Moving on to the programme on SETI, Shostak, Tarter and Drake are veterans not only of the search for intelligent alien life, but also of programmes and documentaries on the search. Drake was the creator of the now famous equation which bears his name, which is supposed to tell you how many alien civilisations we can expect to exist in the galaxy. He was one of the brains behind Project Ozma, alias ‘Project Little Green Men’ in the 1960s to listen for alien signals from two nearby, roughly sun-like stars, Tau Ceti and Epsilon Eridani. Which found zilch, unfortunately. Shostak and Tarter were two of the leaders of the new wave of SETI researchers in the 1990s, and Shostak wrote a book about the possibility of alien life and what they would possibly be like. This concluded that they wouldn’t be anything like us, ruling out aliens like Mr Spock in Star Trek. In size they would probably be the same as Labradors.

It’s been known now that the Galaxy is old enough and big enough, with the right kind of stars and an increasing multitude of known planets, some of them possibly suitable for life, for alien civilisations to have emerged several times.
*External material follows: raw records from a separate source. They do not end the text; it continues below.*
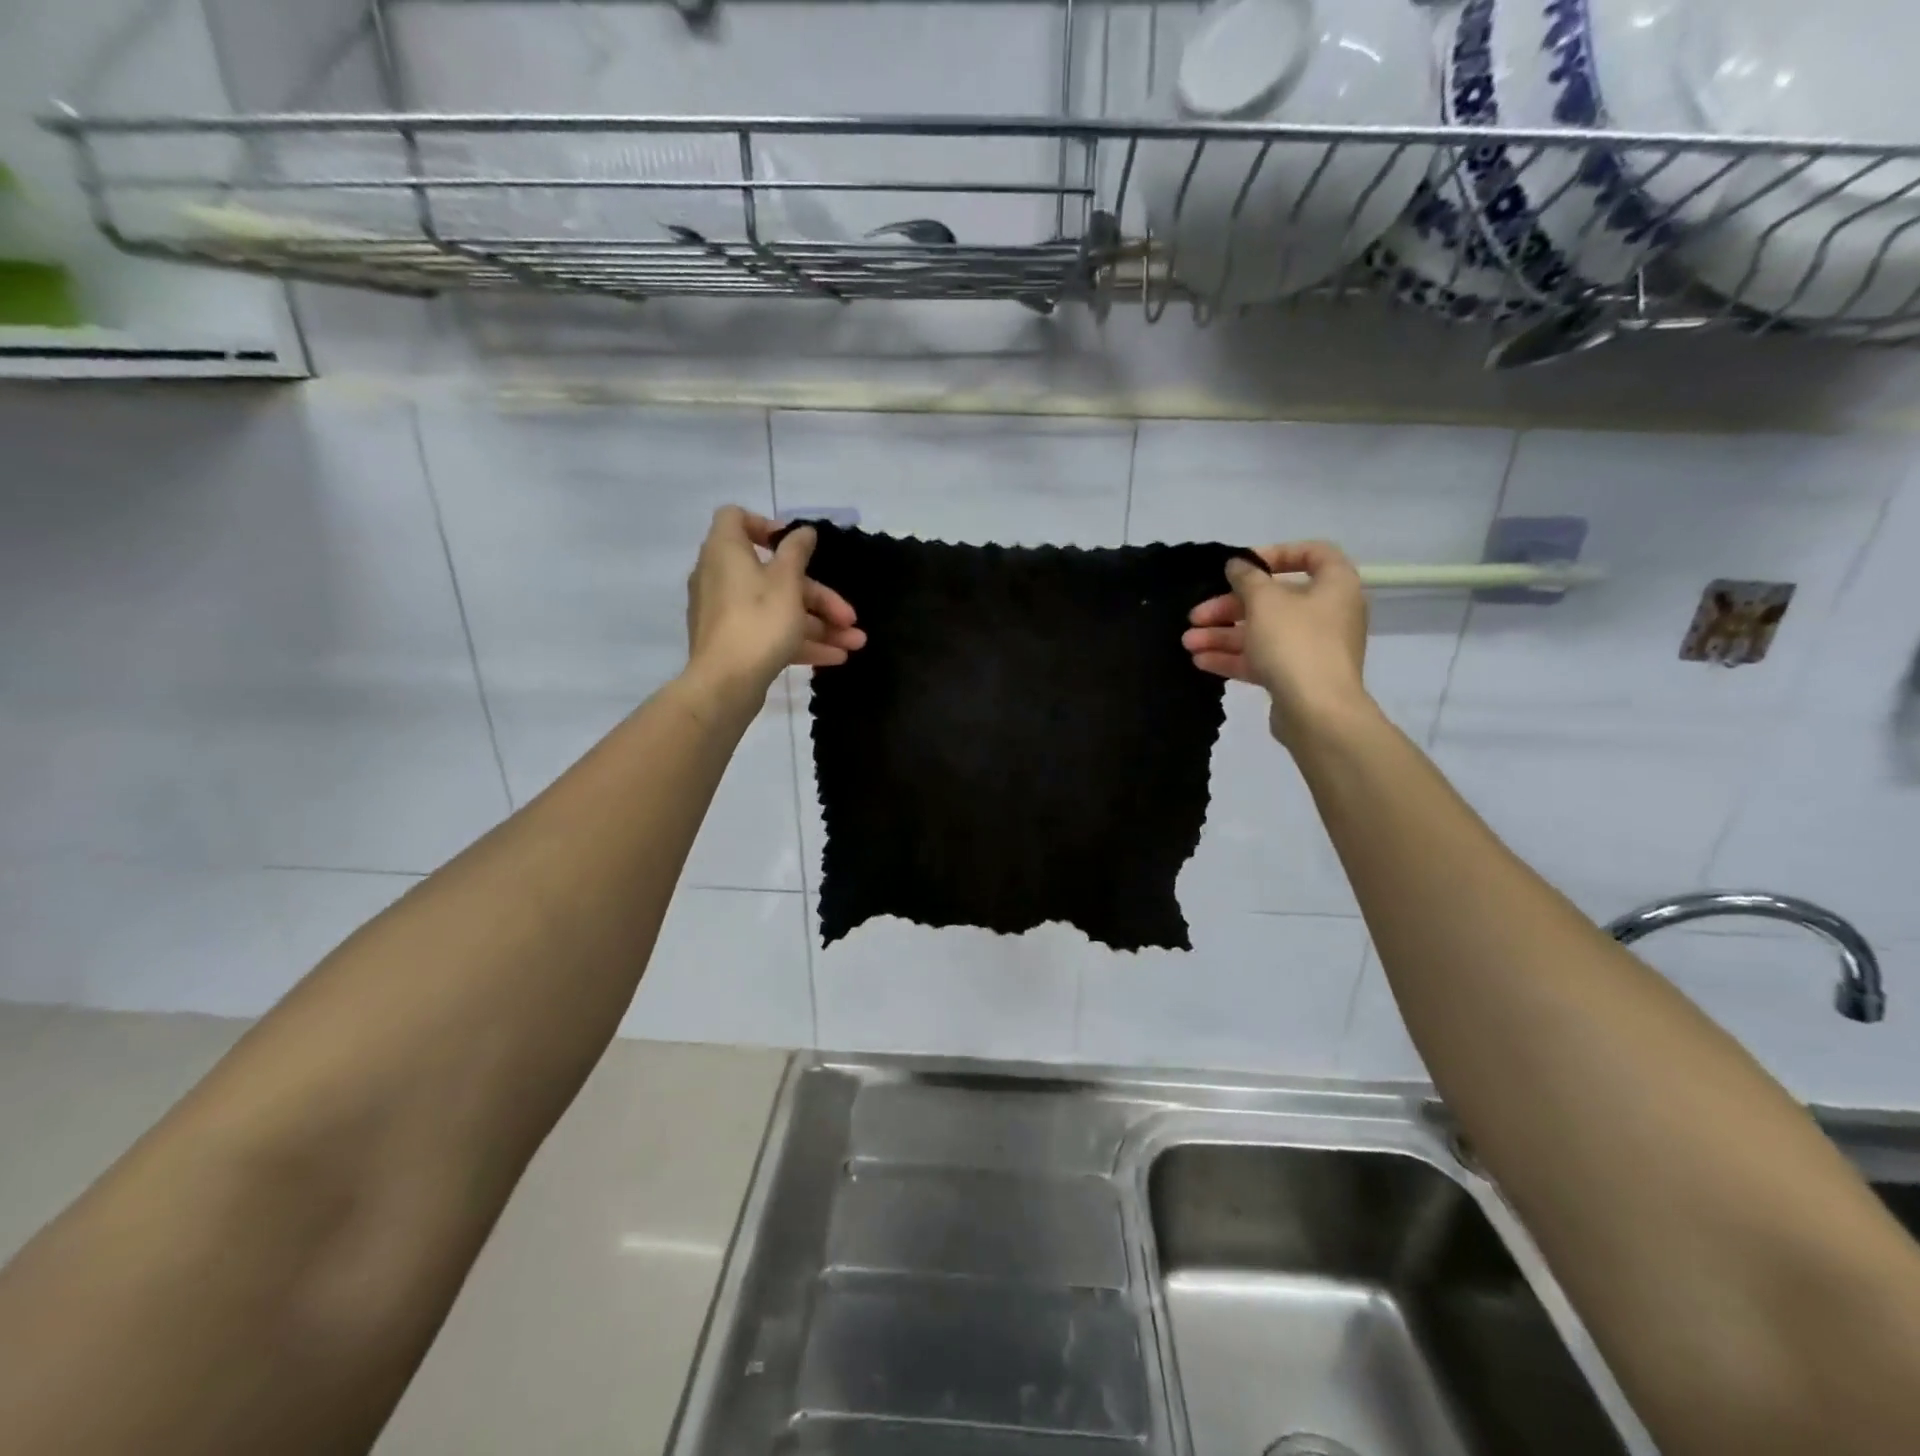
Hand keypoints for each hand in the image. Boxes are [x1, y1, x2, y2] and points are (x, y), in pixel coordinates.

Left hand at [684, 507, 866, 698]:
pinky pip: (770, 632)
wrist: (724, 684)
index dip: (768, 526)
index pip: (736, 519)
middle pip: (776, 575)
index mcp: (726, 551)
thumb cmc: (758, 621)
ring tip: (854, 644)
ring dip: (819, 625)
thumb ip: (797, 552)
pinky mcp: (734, 643)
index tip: (799, 546)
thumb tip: (803, 531)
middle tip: (849, 616)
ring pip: (778, 609)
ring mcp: (726, 613)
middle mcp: (721, 577)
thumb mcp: (787, 582)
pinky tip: (835, 658)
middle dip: (819, 597)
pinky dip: (799, 641)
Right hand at [1183, 541, 1371, 744]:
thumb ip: (1247, 578)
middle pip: (1273, 599)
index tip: (1242, 565)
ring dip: (1223, 634)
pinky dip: (1234, 657)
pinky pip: (1262, 659)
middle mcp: (1328, 613)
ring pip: (1262, 632)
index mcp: (1334, 586)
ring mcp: (1312, 647)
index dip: (1276, 554)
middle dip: (1229, 607)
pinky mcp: (1297, 676)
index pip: (1312, 554)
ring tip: (1188, 643)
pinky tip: (1201, 661)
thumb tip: (1238, 564)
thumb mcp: (1264, 601)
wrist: (1317, 711)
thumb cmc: (1295, 642)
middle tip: (1196, 615)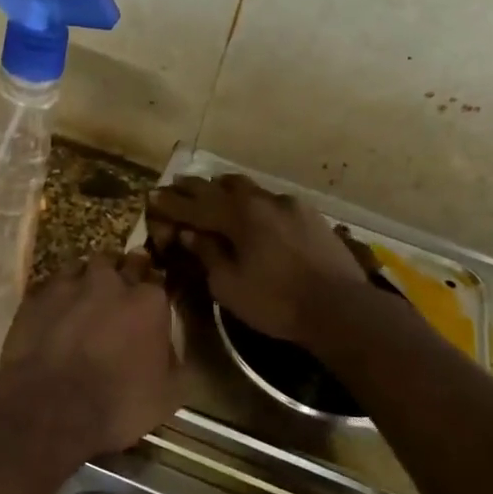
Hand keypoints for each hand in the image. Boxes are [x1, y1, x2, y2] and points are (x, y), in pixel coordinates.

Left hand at [0, 251, 178, 452]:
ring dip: (87, 279)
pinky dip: (56, 296)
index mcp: (148, 301)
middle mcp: (110, 282)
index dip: (152, 292)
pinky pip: (50, 286)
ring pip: (82, 267)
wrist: (50, 409)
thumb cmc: (119, 404)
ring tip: (84, 299)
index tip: (148, 305)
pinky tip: (54, 313)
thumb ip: (174, 360)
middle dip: (123, 272)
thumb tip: (168, 348)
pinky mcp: (35, 298)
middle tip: (119, 292)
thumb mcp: (169, 394)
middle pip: (120, 263)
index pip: (156, 280)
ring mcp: (69, 286)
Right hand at [147, 174, 366, 346]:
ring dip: (225, 189)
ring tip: (212, 190)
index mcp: (239, 216)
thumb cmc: (276, 302)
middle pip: (221, 187)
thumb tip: (190, 234)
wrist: (340, 307)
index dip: (171, 203)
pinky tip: (252, 211)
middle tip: (176, 187)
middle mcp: (262, 200)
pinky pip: (270, 200)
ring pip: (249, 188)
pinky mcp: (310, 215)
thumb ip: (208, 255)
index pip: (195, 205)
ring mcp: (290, 205)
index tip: (152, 196)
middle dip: (195, 188)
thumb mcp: (229, 286)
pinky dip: (252, 202)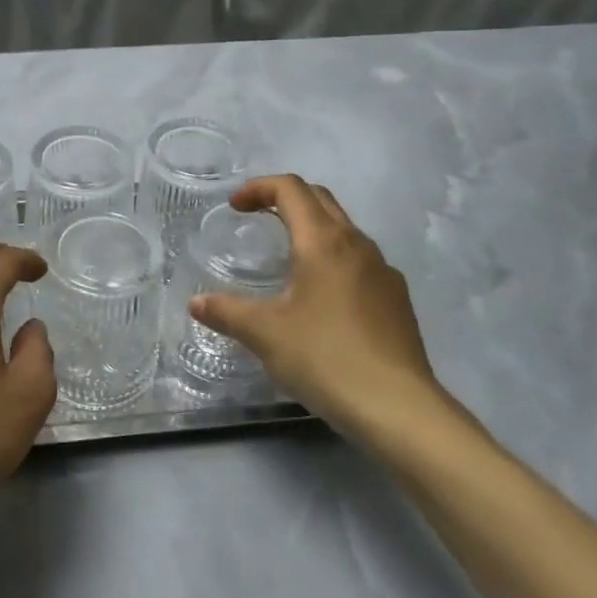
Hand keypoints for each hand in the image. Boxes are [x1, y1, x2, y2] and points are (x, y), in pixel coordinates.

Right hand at [189, 175, 451, 453]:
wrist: (399, 409)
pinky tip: (322, 298)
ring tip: (287, 257)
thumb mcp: (265, 334)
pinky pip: (360, 261)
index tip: (235, 207)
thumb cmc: (326, 358)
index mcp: (323, 242)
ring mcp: (383, 271)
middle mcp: (357, 245)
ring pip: (344, 229)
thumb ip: (227, 312)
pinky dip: (333, 258)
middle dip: (285, 200)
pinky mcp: (397, 300)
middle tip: (256, 218)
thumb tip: (197, 303)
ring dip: (312, 228)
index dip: (259, 188)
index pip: (291, 189)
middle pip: (320, 200)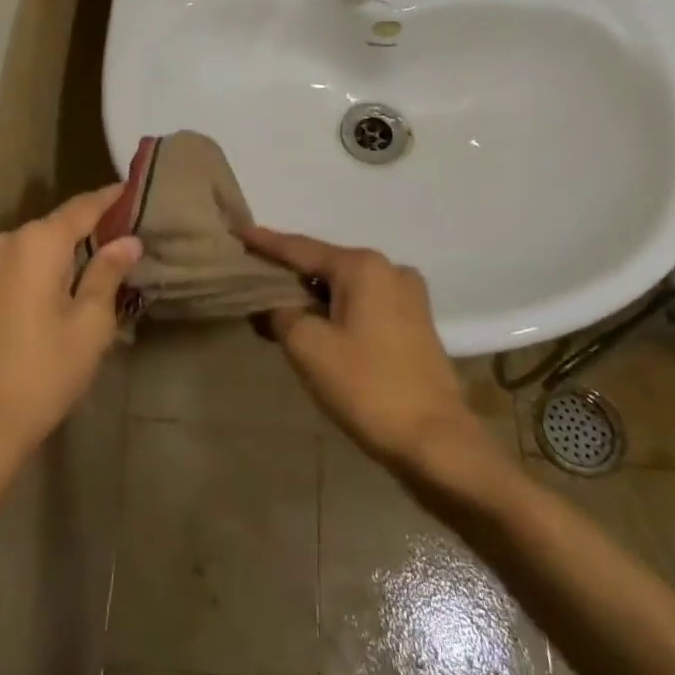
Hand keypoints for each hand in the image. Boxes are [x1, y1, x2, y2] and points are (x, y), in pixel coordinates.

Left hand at [0, 188, 142, 522]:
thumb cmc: (41, 374)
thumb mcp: (88, 325)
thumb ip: (107, 273)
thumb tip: (127, 240)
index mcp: (36, 242)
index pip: (82, 207)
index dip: (110, 199)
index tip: (132, 189)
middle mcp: (3, 241)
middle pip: (55, 227)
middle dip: (88, 233)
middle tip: (124, 242)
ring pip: (34, 249)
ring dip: (63, 256)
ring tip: (97, 271)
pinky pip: (15, 267)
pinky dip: (40, 271)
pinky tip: (60, 293)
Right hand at [242, 226, 479, 470]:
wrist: (437, 443)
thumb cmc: (367, 387)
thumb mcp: (308, 346)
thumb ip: (280, 313)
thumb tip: (270, 303)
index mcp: (362, 266)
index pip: (300, 248)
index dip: (265, 243)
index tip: (237, 231)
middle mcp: (388, 269)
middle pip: (324, 264)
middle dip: (287, 274)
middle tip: (251, 278)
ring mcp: (407, 296)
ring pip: (344, 286)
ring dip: (311, 296)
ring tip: (276, 307)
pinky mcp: (414, 323)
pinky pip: (363, 304)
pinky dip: (336, 310)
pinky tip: (315, 326)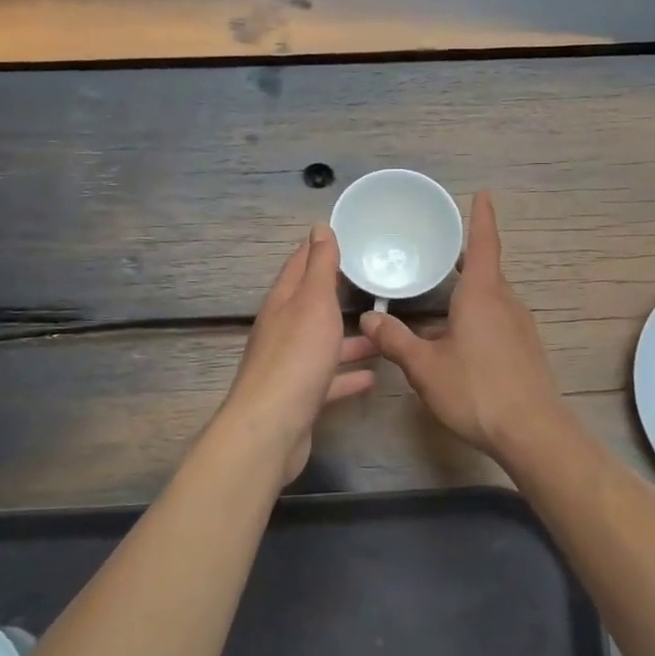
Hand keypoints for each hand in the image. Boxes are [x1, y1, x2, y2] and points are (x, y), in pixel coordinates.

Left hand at [222, 224, 376, 481]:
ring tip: (383, 331)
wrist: (272, 428)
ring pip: (323, 343)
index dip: (319, 249)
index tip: (345, 236)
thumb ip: (319, 267)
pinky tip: (373, 376)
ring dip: (349, 337)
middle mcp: (283, 330)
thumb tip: (319, 226)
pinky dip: (348, 375)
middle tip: (373, 281)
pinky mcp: (301, 397)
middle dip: (338, 292)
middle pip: (312, 305)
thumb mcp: (313, 302)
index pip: (299, 265)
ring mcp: (290, 366)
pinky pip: (329, 379)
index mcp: (283, 303)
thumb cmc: (296, 357)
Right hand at [359, 192, 568, 465]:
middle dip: (466, 258)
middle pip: (487, 270)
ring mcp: (520, 326)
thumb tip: (369, 318)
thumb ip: (395, 340)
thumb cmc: (476, 390)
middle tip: (439, 251)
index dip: (481, 217)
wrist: (532, 432)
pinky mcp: (525, 348)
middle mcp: (506, 303)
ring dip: (470, 291)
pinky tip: (458, 338)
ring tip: (440, 296)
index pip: (484, 244)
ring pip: (492, 297)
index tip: (483, 193)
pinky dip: (478, 314)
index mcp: (483, 295)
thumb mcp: (425, 367)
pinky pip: (498, 318)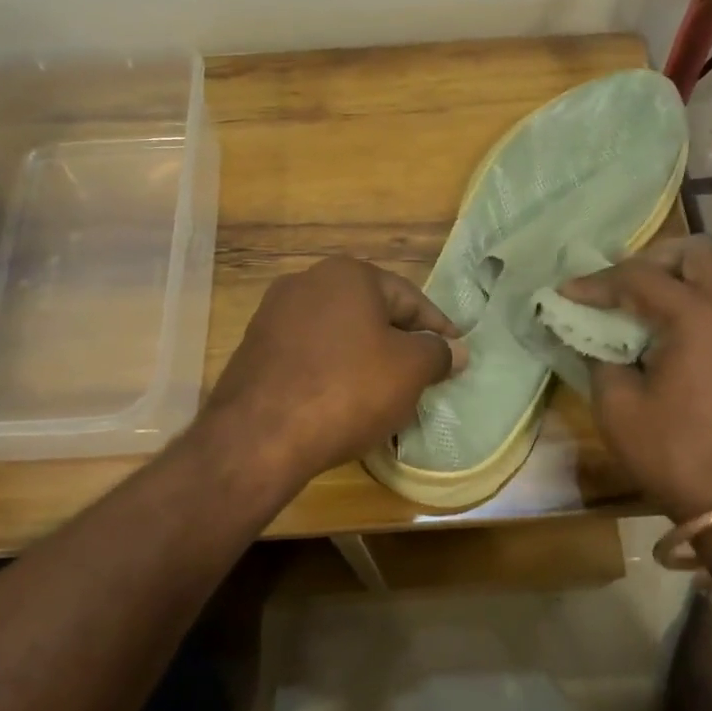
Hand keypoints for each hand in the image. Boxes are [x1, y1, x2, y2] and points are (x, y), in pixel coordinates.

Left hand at [201, 257, 466, 492]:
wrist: (260, 436)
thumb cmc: (348, 389)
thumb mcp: (409, 370)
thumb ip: (437, 353)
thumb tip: (455, 350)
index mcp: (348, 274)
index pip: (409, 298)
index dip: (438, 328)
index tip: (456, 355)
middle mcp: (307, 282)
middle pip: (371, 313)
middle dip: (400, 343)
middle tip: (425, 375)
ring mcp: (274, 315)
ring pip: (339, 335)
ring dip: (366, 359)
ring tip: (387, 393)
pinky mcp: (255, 350)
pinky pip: (311, 356)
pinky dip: (334, 373)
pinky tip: (344, 402)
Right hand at [560, 235, 711, 519]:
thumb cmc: (679, 457)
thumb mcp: (619, 409)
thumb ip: (601, 359)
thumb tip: (594, 337)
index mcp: (700, 317)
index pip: (640, 277)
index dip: (597, 282)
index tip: (567, 292)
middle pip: (696, 252)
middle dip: (652, 260)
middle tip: (621, 287)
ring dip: (682, 280)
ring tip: (647, 310)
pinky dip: (705, 304)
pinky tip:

And if they only advanced at the speed of light, they should be here by now. But they’re not. So far we’ve detected no sign of them. Or no absolutely indisputable signs. So where are they? This problem is called the Fermi paradox after the Italian-American physicist, Enrico Fermi. Suggested answers are that life, or perhaps just intelligent life, is extremely rare in the universe. Space travel may be extremely difficult. Aliens may exist, but they may be completely uninterested in talking to us. In this respect, we may even be a ‘protected species’ considered too fragile at our current level of civilization for contact with the rest of the Galaxy. Or perhaps there really are predatory alien intelligences and civilisations out there, who automatically attack any culture naïve and trusting enough to announce their presence. In which case, all the alien civilisations out there are paranoid and keeping their heads well down. One of SF writer even wrote a collection of short stories, each of which gave one solution to the Paradox.